In response, The Library announced the “T. Morris Chester Welcome Center” will occupy the central location of the planned expansion of the McCormick Riverfront Library. The $3.5 million project includes connecting the adjacent 5,458-square-foot residence of Sara Haldeman Haly, whose bequest in 1896 seeded the Dauphin County Library System.
“The Library’s core mission is to promote understanding and equality through education, and we are humbled that the Commonwealth Monument Project’s organizers picked us to carry the torch,” said Karen Cullings, The Library’s executive director. “Thomas Morris Chester is a shining example of those we want to recognize.”
T. Morris Chester, one of the statues unveiled today, recruited Black troops to help defend Harrisburg in 1863 when the Confederacy drew near. He was also the Civil War’s only African American war correspondent.
“We are truly touched by the trust those behind the Commonwealth Monument have placed in The Library, and we promise to live up to the responsibility,” said La-Verna Fountain, a member of The Library’s Board of Trustees. “We call ourselves ‘Your Place to Belong’ because we are committed to inclusion and acceptance.”
The Library has previously worked with the Commonwealth Monument organizers on programs highlighting Harrisburg’s Old Eighth Ward, where the Capitol complex now stands.
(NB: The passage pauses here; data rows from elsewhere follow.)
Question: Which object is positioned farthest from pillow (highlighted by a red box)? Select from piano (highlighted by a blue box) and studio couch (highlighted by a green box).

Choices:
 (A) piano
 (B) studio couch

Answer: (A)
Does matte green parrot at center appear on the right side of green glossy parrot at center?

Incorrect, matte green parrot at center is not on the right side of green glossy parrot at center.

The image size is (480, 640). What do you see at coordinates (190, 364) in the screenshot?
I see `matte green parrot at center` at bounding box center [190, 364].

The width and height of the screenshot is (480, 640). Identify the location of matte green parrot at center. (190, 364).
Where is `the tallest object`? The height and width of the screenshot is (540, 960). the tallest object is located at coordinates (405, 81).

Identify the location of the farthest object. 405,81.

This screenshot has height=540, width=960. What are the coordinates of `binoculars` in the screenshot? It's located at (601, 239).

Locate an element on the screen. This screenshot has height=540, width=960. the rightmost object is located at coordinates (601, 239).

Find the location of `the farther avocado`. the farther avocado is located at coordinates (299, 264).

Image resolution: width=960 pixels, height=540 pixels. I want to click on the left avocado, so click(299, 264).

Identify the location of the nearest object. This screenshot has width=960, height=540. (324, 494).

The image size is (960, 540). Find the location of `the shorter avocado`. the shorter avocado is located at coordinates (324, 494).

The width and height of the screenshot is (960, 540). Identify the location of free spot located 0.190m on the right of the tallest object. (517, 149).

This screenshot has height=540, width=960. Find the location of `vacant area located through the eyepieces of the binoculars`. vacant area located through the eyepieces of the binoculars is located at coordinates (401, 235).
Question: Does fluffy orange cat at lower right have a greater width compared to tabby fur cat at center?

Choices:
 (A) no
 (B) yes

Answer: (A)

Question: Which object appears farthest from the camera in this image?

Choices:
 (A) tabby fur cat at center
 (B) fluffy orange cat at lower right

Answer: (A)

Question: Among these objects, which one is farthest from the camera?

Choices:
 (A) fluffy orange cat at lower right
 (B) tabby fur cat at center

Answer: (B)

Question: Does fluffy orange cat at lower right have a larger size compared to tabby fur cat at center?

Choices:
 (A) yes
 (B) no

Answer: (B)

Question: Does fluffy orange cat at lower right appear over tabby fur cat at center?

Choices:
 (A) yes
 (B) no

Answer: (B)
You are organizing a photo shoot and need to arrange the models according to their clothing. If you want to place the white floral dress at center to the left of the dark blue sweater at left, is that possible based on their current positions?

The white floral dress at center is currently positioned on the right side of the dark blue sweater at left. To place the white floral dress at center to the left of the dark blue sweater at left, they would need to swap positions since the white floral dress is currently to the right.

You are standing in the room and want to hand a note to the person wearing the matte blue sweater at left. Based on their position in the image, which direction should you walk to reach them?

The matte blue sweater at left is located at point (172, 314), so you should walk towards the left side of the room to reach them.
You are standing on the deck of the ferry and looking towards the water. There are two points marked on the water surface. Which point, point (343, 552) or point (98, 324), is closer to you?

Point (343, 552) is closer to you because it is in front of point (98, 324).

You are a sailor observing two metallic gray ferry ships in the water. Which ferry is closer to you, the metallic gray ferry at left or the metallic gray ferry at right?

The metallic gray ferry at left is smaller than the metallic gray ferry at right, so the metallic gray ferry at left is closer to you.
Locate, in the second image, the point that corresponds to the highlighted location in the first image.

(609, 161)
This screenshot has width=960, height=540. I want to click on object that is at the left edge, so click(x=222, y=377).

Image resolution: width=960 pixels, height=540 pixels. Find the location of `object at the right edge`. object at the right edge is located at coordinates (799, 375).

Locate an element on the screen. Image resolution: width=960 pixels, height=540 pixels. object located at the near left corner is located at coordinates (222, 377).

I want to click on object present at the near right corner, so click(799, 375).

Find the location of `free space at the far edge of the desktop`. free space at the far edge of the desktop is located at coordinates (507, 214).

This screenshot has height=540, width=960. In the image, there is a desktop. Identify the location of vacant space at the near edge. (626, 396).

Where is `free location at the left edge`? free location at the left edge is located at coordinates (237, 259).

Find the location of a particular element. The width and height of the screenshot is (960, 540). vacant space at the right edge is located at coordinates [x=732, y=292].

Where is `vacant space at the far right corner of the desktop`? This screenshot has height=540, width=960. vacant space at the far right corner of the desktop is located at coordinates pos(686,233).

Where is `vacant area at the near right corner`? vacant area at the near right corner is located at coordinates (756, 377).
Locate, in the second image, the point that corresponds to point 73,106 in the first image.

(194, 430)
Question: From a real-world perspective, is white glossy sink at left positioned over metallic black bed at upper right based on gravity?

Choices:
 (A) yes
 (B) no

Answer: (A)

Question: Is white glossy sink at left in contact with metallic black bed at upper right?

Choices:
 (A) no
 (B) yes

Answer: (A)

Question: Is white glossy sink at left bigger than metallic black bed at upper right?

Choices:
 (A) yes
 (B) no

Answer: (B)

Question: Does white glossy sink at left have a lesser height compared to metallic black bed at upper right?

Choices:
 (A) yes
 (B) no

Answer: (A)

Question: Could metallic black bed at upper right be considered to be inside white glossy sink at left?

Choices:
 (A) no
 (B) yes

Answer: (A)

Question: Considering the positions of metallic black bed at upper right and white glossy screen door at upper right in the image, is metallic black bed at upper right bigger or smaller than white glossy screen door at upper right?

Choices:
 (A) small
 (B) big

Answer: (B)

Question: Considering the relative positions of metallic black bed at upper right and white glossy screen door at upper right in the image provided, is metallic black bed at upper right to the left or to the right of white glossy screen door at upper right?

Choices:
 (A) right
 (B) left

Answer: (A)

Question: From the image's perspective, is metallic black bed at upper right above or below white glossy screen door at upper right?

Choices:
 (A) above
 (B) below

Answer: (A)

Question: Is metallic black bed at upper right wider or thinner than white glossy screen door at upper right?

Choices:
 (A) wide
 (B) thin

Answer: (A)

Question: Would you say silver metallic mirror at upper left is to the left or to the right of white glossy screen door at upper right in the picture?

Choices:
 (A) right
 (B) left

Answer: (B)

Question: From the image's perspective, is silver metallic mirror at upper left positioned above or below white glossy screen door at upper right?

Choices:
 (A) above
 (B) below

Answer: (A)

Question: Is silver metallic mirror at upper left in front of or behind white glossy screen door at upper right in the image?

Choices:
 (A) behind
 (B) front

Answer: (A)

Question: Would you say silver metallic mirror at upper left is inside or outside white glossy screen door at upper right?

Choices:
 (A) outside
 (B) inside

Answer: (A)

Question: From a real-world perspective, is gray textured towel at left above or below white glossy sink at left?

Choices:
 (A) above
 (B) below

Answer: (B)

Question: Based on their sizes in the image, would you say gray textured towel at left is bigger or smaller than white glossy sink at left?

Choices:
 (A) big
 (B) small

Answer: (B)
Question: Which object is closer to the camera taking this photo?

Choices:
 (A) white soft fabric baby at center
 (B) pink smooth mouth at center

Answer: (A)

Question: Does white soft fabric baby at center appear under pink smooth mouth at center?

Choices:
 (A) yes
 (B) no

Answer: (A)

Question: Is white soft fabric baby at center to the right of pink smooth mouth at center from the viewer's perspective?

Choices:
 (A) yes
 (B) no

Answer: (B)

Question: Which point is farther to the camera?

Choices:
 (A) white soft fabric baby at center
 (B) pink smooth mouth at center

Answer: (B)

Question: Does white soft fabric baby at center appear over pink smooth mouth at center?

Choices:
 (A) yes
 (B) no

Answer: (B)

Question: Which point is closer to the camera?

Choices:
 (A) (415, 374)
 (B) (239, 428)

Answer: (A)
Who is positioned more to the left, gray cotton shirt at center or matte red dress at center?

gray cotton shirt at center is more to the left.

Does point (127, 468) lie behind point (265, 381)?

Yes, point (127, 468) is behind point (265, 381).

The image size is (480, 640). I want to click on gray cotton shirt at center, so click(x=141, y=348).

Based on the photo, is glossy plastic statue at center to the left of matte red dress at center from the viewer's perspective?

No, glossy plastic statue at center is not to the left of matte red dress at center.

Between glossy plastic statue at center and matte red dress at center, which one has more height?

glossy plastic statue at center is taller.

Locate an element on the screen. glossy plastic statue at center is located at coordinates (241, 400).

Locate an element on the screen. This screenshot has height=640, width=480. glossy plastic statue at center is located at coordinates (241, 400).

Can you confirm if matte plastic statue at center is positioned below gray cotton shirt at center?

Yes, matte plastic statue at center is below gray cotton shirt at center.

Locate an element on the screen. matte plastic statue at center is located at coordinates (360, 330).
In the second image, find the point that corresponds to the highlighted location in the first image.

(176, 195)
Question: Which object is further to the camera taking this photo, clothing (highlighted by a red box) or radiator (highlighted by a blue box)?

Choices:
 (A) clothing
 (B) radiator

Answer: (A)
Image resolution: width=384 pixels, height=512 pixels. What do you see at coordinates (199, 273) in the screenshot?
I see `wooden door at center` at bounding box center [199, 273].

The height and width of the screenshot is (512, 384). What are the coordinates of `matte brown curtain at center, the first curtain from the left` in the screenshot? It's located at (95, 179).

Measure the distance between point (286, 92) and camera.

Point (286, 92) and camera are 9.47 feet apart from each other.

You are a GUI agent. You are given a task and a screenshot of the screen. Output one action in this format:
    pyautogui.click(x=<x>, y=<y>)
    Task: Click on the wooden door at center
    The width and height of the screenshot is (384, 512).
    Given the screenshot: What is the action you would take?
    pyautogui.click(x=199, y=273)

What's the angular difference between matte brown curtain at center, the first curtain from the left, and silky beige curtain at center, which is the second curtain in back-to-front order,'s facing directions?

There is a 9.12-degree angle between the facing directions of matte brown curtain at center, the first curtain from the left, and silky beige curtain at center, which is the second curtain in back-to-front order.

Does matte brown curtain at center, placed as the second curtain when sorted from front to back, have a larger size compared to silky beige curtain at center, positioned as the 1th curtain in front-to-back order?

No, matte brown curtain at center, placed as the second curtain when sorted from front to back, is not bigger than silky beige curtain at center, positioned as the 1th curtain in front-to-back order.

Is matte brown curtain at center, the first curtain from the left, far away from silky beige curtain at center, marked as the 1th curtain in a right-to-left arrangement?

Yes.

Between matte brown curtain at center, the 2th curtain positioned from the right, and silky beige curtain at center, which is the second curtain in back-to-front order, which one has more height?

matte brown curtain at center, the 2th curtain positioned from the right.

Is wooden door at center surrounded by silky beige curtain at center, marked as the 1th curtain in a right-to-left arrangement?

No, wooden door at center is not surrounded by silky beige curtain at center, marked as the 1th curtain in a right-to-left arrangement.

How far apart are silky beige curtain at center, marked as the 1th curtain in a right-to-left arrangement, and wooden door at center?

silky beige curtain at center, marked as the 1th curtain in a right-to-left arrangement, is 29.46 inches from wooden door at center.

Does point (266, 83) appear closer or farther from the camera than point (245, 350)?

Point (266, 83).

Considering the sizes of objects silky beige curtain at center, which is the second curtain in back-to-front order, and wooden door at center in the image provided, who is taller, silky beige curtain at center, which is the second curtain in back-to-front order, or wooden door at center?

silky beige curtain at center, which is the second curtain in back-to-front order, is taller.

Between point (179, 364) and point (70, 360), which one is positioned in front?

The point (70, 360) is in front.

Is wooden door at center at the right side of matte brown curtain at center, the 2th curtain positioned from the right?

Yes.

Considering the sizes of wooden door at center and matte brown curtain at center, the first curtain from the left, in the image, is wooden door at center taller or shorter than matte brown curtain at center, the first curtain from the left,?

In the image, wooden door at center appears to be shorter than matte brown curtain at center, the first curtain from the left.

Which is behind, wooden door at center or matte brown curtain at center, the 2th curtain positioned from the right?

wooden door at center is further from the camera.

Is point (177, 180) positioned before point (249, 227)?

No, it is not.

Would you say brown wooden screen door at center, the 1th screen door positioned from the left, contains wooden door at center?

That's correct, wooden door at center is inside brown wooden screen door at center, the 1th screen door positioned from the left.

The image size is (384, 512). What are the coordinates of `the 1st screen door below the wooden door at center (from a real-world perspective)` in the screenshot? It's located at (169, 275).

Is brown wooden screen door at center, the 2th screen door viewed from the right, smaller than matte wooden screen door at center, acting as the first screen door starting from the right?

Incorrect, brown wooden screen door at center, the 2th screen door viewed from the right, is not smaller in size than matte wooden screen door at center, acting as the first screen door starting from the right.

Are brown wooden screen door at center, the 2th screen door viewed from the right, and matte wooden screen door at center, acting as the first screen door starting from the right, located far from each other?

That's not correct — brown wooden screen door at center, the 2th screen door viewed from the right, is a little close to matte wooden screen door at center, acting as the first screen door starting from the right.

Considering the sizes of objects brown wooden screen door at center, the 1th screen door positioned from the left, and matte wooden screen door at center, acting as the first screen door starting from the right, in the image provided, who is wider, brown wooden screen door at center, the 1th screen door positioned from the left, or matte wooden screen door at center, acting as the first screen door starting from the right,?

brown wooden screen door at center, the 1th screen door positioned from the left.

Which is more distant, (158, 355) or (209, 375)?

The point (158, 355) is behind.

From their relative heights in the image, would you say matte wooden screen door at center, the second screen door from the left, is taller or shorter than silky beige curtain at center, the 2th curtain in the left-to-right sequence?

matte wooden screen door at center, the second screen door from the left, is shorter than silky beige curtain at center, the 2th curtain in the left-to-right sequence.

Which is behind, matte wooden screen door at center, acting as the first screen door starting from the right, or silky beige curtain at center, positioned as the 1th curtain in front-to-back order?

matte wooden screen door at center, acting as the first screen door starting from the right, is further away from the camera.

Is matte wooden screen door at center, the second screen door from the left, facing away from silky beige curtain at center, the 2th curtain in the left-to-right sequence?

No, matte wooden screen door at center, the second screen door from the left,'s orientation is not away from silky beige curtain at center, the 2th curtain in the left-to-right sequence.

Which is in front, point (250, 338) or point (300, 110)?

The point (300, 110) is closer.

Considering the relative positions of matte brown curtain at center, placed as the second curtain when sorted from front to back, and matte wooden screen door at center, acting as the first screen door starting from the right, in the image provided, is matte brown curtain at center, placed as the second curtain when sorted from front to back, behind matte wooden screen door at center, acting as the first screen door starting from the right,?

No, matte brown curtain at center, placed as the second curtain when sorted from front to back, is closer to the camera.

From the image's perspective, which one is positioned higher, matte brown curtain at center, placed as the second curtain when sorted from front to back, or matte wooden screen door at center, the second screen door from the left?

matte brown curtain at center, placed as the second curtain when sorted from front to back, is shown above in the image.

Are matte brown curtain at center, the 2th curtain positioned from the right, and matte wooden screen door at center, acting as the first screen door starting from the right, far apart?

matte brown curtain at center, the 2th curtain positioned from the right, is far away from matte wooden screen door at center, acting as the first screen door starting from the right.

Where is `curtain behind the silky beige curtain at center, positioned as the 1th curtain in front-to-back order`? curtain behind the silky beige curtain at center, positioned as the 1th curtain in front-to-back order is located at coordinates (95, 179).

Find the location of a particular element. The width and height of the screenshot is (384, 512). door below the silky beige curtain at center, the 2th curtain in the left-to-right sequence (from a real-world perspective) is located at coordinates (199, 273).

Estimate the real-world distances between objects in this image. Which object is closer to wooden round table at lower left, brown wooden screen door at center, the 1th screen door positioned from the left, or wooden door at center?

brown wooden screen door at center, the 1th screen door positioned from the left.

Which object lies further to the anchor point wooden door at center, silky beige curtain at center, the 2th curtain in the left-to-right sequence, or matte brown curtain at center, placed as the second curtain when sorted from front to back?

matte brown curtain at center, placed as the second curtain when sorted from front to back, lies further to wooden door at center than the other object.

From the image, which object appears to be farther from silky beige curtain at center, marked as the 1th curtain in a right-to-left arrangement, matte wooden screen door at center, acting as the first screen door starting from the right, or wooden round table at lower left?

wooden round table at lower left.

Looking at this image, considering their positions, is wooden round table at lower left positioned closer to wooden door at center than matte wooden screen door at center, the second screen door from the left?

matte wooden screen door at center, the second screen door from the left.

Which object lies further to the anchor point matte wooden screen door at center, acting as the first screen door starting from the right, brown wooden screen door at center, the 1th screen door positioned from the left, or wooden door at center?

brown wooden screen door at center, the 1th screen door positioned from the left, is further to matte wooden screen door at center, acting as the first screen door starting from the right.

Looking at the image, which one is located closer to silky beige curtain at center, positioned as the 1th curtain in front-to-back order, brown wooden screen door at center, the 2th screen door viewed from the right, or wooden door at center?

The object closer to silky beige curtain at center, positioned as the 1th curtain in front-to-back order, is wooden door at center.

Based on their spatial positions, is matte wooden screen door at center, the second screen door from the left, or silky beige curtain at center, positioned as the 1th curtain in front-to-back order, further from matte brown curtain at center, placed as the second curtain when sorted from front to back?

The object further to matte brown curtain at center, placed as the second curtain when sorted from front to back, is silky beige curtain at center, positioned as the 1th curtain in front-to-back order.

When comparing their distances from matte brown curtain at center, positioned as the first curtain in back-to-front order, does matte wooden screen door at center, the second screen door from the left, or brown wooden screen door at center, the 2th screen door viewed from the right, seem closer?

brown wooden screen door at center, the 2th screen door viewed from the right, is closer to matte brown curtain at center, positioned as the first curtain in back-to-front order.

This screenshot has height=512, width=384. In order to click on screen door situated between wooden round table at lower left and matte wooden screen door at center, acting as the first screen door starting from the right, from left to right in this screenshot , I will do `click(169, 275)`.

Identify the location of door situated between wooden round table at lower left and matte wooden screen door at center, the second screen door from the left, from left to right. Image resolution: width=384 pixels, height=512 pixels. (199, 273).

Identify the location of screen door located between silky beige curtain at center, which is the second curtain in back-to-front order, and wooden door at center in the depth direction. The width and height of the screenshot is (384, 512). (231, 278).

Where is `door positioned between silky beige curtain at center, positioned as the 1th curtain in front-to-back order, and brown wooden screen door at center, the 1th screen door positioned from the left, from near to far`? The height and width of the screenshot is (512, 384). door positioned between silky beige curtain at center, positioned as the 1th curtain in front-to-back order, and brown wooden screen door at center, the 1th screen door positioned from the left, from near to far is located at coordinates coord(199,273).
More recently, The Library’s locations have set up “Knowledge Promotes Understanding” displays at all locations featuring books and information about social and racial justice.
“At Riverfront and our other seven locations, as well as online, we provide resources and programs for children and adults and assist those of all ages with access to the digital world,” Cullings said. “Above all, we want to make sure that all we do reflects the backgrounds and cultures of those in our community.”
Cullings said the collaboration announcement was further strengthened by the recent news that the McCormick expansion project received a substantial Keystone Recreation Park and Conservation Fund grant through the state’s Office of Commonwealth Libraries and Department of Education.
“This critical funding gives us the means of delivering on our promise to carry the monument’s mission forward,” Cullings said. “Downtown Harrisburg is changing in many positive ways at the same time that 44 percent of its children are in households below the poverty level. The demand for our services has never been greater or more diverse.”